Marcos Daniel Jiménez, United States Attorney for the Southern District of Florida;
Brian Wimpling, Special Agent in Charge, Internal Revenue Service; and Michael P.
Driscoll, Special Agent Supervisor, Florida Department of Law Enforcement,
announced today that defendant, Roberto Rego, Jr., was sentenced on January 12,
2005, by United States District Court Judge Donald M. Middlebrooks, in Miami,
Florida, to a term of ninety-six (96) months’ imprisonment and three (3) years’
supervised release for his role in a multi-million dollar bankruptcy and tax fraud
scheme. Rego, a former Miami-Dade police officer, previously pleaded guilty to one
(1) count of bankruptcy fraud, in violation of Title 18, United States Code,
Section 152(1), and one (1) count of tax evasion, in violation of Title 26, United
States Code, Section 7201. A hearing to determine the amount of restitution is set
before Judge Middlebrooks for April 5, 2005.
Rego’s co-defendant, Ester M. Brandon, previously pleaded guilty to one (1) count
of income tax evasion, in violation of Title 26, United States Code, Section 7201.
On September 7, 2004, Judge Middlebrooks sentenced her to three (3) years’
probation based upon her cooperation against co-defendant Rego.
In accordance with statements made in court, Rego was a principal of a Palm Beach
County waste hauling company named Cabrera and Rego Enterprises, Inc. (“CRE”), and
of E.M. Brandon, Inc. (“EMB”), a waste grinding company held in the name of
co-defendant Brandon. In September 1998, Rego directed both companies to file for
bankruptcy under Chapter 11 of the Bankruptcy Code. Throughout the bankruptcies,
Rego concealed approximately $2,283,197 in assets and income of the two (2)
companies from the Bankruptcy Court, the United States Trustee, and creditors.
Approximately $250,000 of the concealed money was stolen through CRE through Rego’s
submission of false invoices to various victim companies, and another $378,000
through the submission of false invoices through EMB.
As part of his scheme, Rego submitted false monthly operating reports to the
Bankruptcy Court, signed under penalties of perjury. In addition to failing to
report the more than $2 million diverted from the two companies, these monthly
operating reports also falsely reported expense items as going to various
legitimate vendors when in fact money was simply being paid out to Rego.
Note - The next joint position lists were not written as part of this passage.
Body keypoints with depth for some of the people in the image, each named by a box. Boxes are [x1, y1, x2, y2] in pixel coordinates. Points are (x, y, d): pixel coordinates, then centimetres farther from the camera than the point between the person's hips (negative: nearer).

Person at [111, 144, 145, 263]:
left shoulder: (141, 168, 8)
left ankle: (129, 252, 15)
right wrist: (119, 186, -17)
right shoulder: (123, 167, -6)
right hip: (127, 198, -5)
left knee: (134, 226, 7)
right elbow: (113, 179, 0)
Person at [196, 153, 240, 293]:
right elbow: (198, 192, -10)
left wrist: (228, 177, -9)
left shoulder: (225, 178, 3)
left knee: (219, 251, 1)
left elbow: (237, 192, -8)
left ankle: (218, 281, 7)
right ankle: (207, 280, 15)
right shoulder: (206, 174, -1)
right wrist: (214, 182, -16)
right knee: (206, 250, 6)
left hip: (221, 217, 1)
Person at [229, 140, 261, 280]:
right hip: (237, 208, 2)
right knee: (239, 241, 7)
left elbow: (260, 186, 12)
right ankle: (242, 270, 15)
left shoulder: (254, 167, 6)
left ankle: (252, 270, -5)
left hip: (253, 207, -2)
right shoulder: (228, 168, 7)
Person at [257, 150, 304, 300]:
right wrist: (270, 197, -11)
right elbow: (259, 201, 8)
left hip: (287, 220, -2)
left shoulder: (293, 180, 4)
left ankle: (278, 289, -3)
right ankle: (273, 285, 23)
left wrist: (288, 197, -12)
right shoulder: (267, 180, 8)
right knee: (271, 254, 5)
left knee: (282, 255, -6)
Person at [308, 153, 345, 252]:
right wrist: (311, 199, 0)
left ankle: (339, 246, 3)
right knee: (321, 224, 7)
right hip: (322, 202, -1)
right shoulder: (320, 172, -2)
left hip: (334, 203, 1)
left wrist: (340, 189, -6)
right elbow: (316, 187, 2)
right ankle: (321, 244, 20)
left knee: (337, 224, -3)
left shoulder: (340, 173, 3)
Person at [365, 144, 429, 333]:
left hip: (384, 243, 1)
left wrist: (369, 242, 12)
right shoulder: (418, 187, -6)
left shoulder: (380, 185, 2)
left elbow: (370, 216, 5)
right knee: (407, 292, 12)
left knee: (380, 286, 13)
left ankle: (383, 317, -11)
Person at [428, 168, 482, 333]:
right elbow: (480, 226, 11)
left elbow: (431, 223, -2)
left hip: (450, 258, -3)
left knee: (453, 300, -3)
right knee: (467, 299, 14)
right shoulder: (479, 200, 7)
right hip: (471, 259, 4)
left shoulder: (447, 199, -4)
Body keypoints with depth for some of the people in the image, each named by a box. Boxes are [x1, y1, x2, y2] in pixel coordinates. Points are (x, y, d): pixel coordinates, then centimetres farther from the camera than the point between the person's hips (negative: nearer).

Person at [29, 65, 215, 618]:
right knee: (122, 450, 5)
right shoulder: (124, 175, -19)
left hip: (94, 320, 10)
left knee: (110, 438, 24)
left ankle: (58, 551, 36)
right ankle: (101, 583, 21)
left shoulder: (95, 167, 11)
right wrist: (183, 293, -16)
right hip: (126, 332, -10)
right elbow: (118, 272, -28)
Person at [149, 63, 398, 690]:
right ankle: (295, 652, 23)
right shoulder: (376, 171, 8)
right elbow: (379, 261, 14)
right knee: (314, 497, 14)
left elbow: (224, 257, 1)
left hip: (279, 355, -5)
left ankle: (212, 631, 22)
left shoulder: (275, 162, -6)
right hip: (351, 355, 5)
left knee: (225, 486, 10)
Rego also filed a false 1999 federal income tax return on which he failed to report
more than $1 million he received directly from the diverted bankruptcy funds, and
on which there was a tax due and owing of approximately $405,732.50.
Mr. Jiménez commended the investigative efforts of the Internal Revenue Service and
the Florida Department of Law Enforcement. The case is being prosecuted by Assistant United States Attorneys John S. Kastrenakes and Carolyn Bell.